The common law system, which is a description of the law that applies, inter alia, in the United Kingdom, United States, Canada, Australia and New Zealand among many smaller places, is of particular relevance in the case of Julian Assange. It is the system of law that has evolved over centuries, and has been modified to suit changing circumstances. Some basic principles however, remain essentially unchanged.
One of these principles is generally referred to as lawyer – client privilege. It refers to the principle that communications between a lawyer (they go by different names in different jurisdictions) and his or her client are privileged.
This carries with it a number of connotations, the essential one, which remains fundamentally unchanged since its inception in a 1577 case known as Berd v Lovelace (1577 Cary 62) is that communications between lawyer and client cannot be disclosed to any third party without the consent of the client, whose privilege it actually is.
One of the principal rationales for such a rule is that the client should have the benefit of expert legal advice, without that advice being known to third parties. As Lord Brougham put it in another famous case, Greenough v Gaskell (1833 1 M & K 98), without the privilege, a client would not be encouraged to disclose all relevant facts and would have to rely on their own resources.
This principle is so fundamental, that it has never been seriously challenged in the now well over 400 years since being formulated in Berd’s case.
Modern technology however allows those of ill-will and unscrupulous principles to circumvent the basic concept. That has come to recent light with the revelation that conversations between Australia’s most famous political prisoner Julian Assange, and his legal advisors during his long incarceration in the Ecuador Embassy in London were in fact filmed and recorded with neither his knowledge, nor the consent of either Mr Assange or members of his legal team.
It is now known that the information obtained by this means was transmitted to both Ecuador and the United States. Although the identity of the US recipient has not as yet been disclosed it is a virtual certainty that it was one or more of the United States intelligence agencies.
This means that every relevant detail relating to Mr Assange’s defence to the numerous charges the United States has filed against him is known in advance of any trial by the United States prosecuting authorities.
It is difficult to understate just how serious this fundamental breach of Mr Assange’s rights are. A fundamental principle of law has effectively been disregarded by the United States authorities who have a direct and relevant interest in everything that Mr Assange might discuss with his legal advisors.
To say that a fundamental principle has been violated is not an overstatement. Similarly, it is not an overstatement to say that it is now impossible to argue that Mr Assange can receive a fair trial in the event that the United Kingdom government (and its judges) adhere to the United States request for Mr Assange’s extradition.
We do not of course know at this stage how many other persons have been similarly spied upon and their defence compromised irretrievably by this fundamental breach of principle.

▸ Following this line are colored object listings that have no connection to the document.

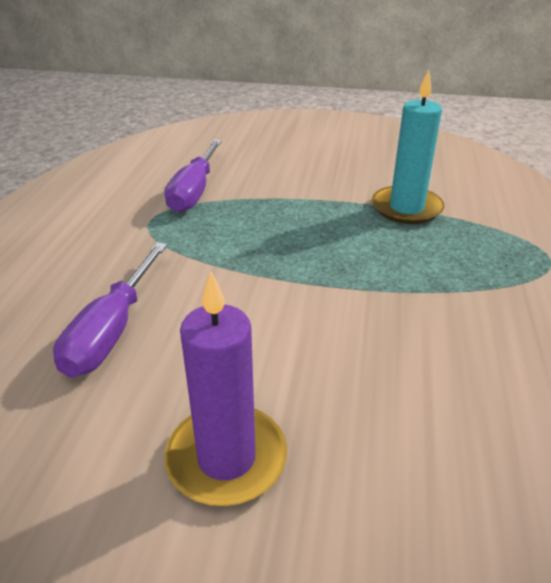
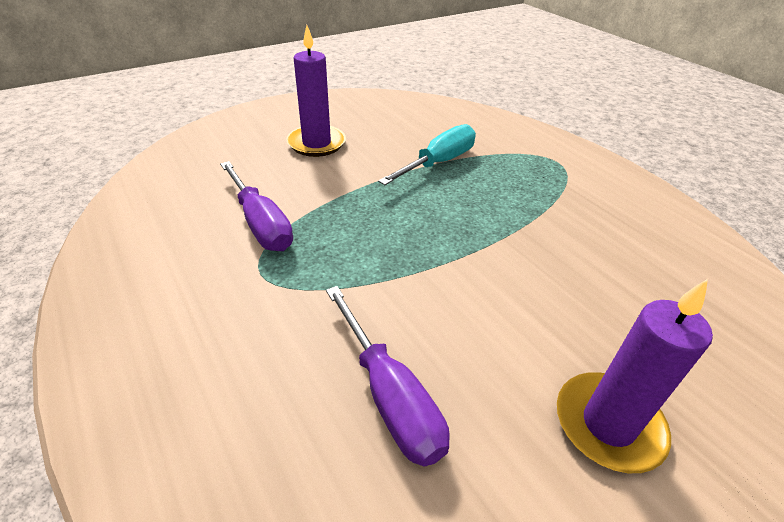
camera: 45 degrees left, 5 degrees up
turquoise candle [372,70,444,224] -> turquoise screwdriver [378,124,476,185]
none -> purple candle [286,25,346,157]

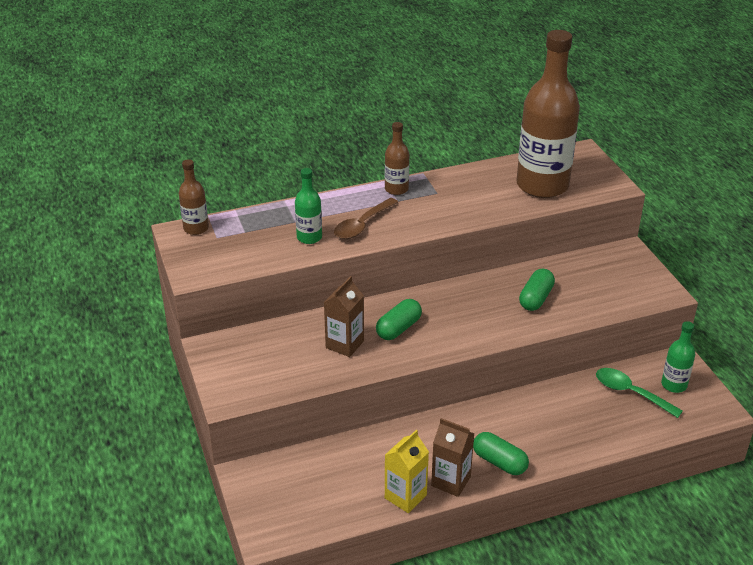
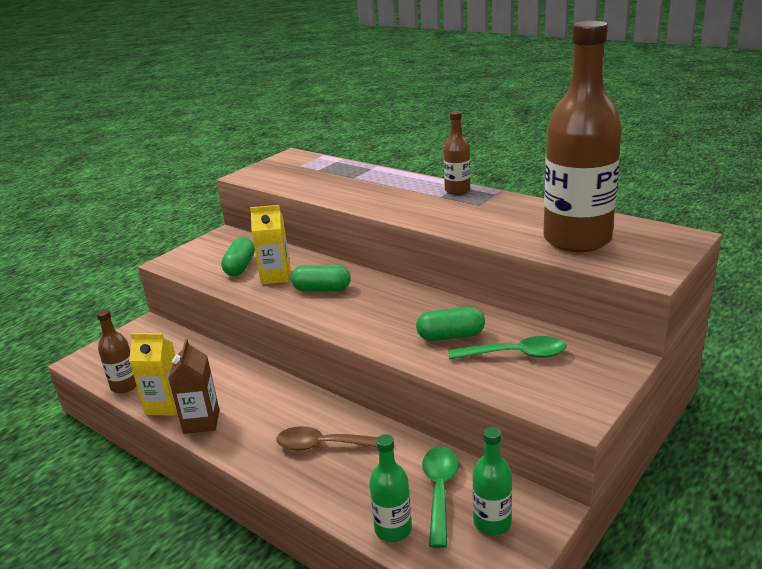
camera: 60 degrees right, 10 degrees down
brown bottle [179,159,209,235] -> brown bottle moved to [96,309,137,393]
green bottle [295,168,322,244] -> green bottle moved to [369,434,412,542]
brown carton [324,276,364,357] -> yellow carton [250,205,291,284]
brown spoon [334,198,398,239] -> brown spoon moved to [276,426,378,451]
green capsule [473,432,529,475] -> green capsule moved to [221,237,255,276]
none -> green spoon [448,336,566,360]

It would not be safe to assume that Mr Assange’s case is in any way unique.
A wider victim of this case therefore is the reputational damage done to the whole of the legal system. The consequences of that damage are immeasurable, but it is not an overstatement to say that the damage is huge and the recovery of public faith in the system will be long and difficult.

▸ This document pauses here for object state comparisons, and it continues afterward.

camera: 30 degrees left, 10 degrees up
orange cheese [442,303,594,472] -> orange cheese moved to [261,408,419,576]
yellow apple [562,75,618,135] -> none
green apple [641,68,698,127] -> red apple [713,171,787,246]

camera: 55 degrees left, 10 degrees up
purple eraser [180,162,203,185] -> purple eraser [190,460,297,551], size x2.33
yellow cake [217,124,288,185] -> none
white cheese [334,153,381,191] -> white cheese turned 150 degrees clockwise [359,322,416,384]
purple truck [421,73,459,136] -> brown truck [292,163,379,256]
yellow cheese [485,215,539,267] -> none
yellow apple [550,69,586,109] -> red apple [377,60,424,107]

The other element of Mr Assange’s case that is worth noting is the degree of support, or more accurately lack of support, he is receiving from his own government. To describe the Australian government’s response as almost invisible is not an exaggeration. Nor is it only the current government.
Mr Assange took refuge in the Ecuadorian embassy in June 2012 at which time Australia had a Labor government. They are now the official Opposition but it would be difficult for the casual observer to note any significant difference between the attitudes of both Labor and the Coalition. To describe the lack of support shown by successive governments to one of its citizens whose only “crime” was to reveal through his organisation facts about mainly, but not exclusively, United States war crimes, as derisory would not be an overstatement.
Australia is a loyal and uncritical ally of the United States. The Australian government’s silence in the face of continuing revelations about the lies that were used to justify the attacking, invasion and occupation of numerous countries is itself an indictment. That Australia’s active participation with the United States in, for example, the invasion of Afghanistan, Iraq and Syria, and WikiLeaks’s exposure of the allied forces multiple war crimes therein, is a probable major reason why Mr Assange has been notably lacking in support from his own government.
The silence of the Australian government (and Opposition) to the latest revelations of lawless activity by the United States in eavesdropping on confidential legal communications, is no surprise. One is tempted to suggest that all Australians travelling abroad should have a warning attached to their passports: “if you do anything to upset the Americans, don’t expect our help.”
The blatant disregard for fundamental legal principles shown by those who recorded Mr Assange’s legal discussions should serve as a warning to all. Disregard the pious words about the “rules based international order” the politicians are so fond of quoting. They are just words. As the revelations about the treatment of Mr Assange’s confidential legal consultations demonstrate beyond a shadow of doubt, governments observe the law only when it suits them. The rest of the time, beware.